**Task details**
Copy out the whole listing exactly as written, leaving the pictures behind.

**Given material**
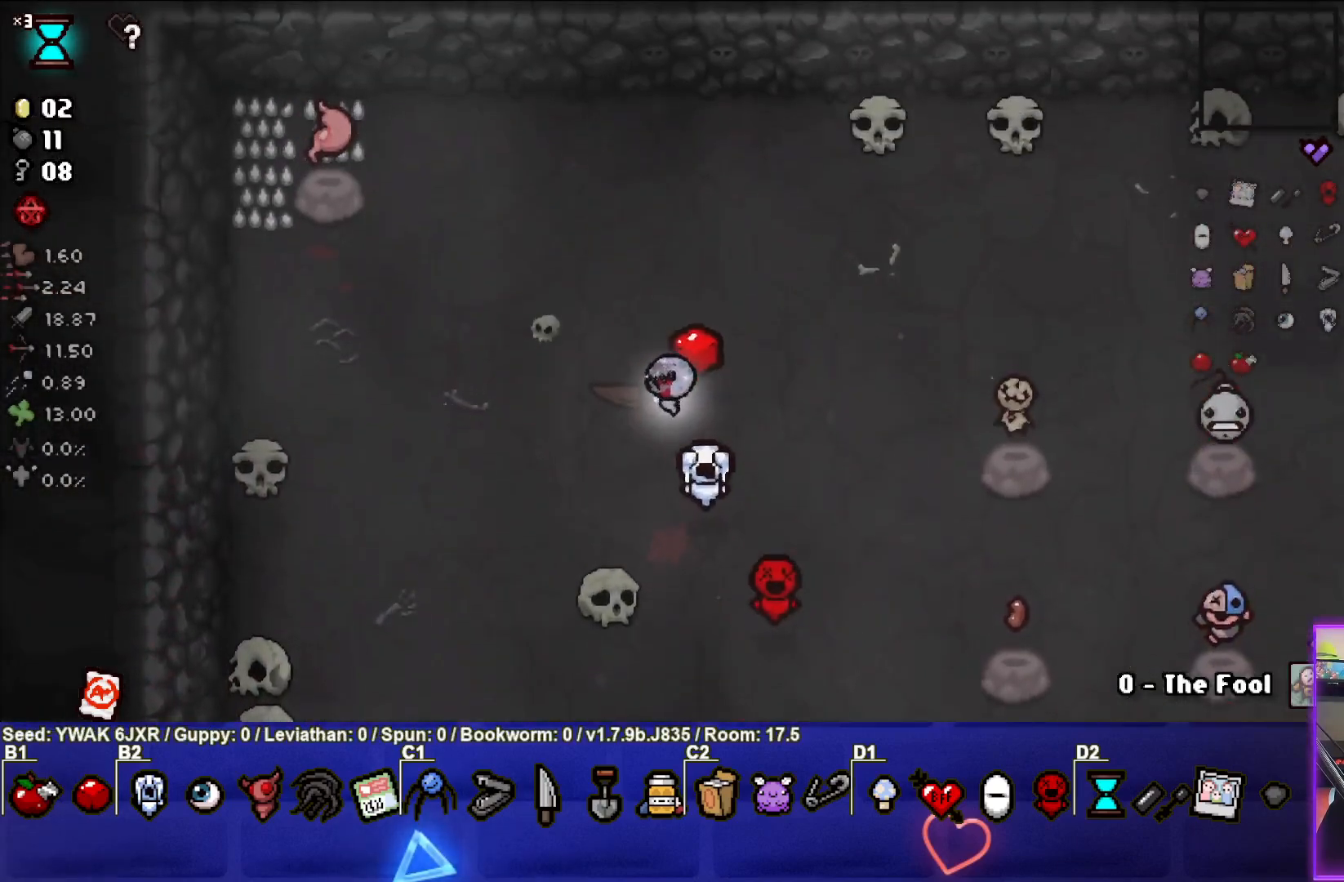
{"buttons": [], "left_stick": "right", "right_stick": "center", "events": [[17, "left_stick", "right"]]}
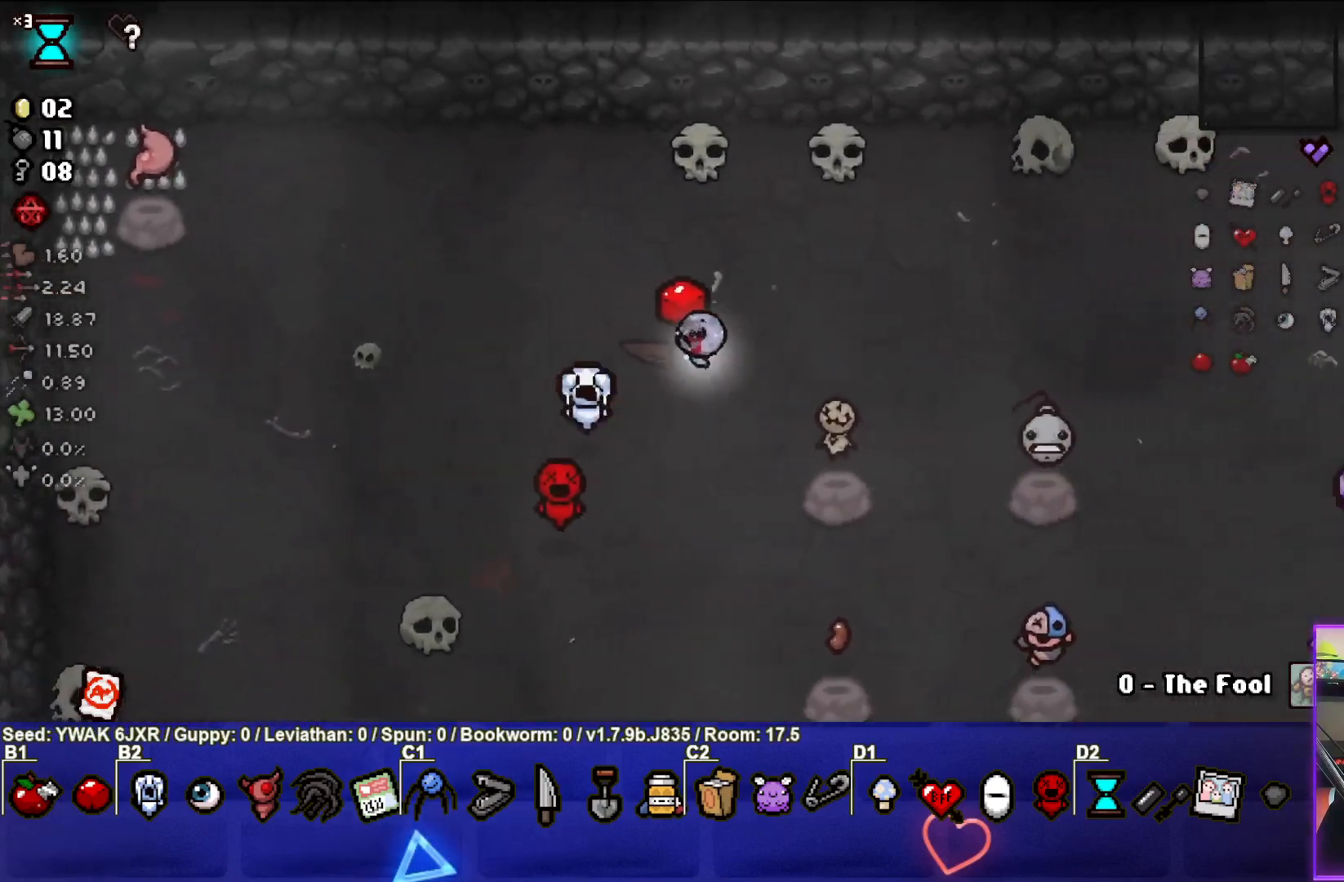
{"buttons": [], "left_stick": "right", "right_stick": "center", "events": [[283, "left_stick", "center"], [417, "left_stick", "right"]]}
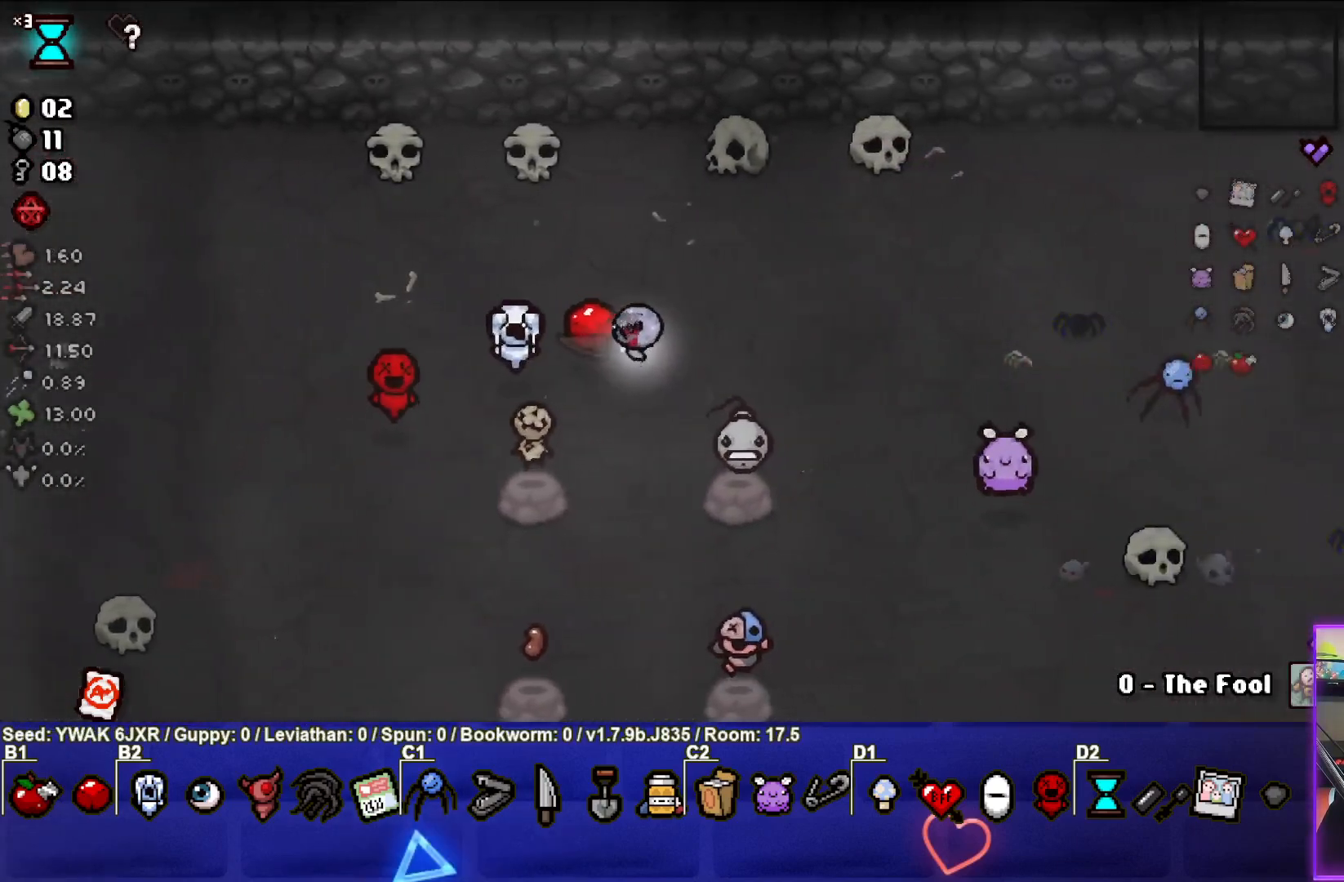
{"buttons": [], "left_stick": "center", "right_stick": "center", "events": [[417, "left_stick", "center"]]}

**Written reply**
{"buttons": [], "left_stick": "right", "right_stick": "center", "events": [[17, "left_stick", "right"]]}
{"buttons": [], "left_stick": "right", "right_stick": "center", "events": [[283, "left_stick", "center"], [417, "left_stick", "right"]]}
{"buttons": [], "left_stick": "center", "right_stick": "center", "events": [[417, "left_stick", "center"]]}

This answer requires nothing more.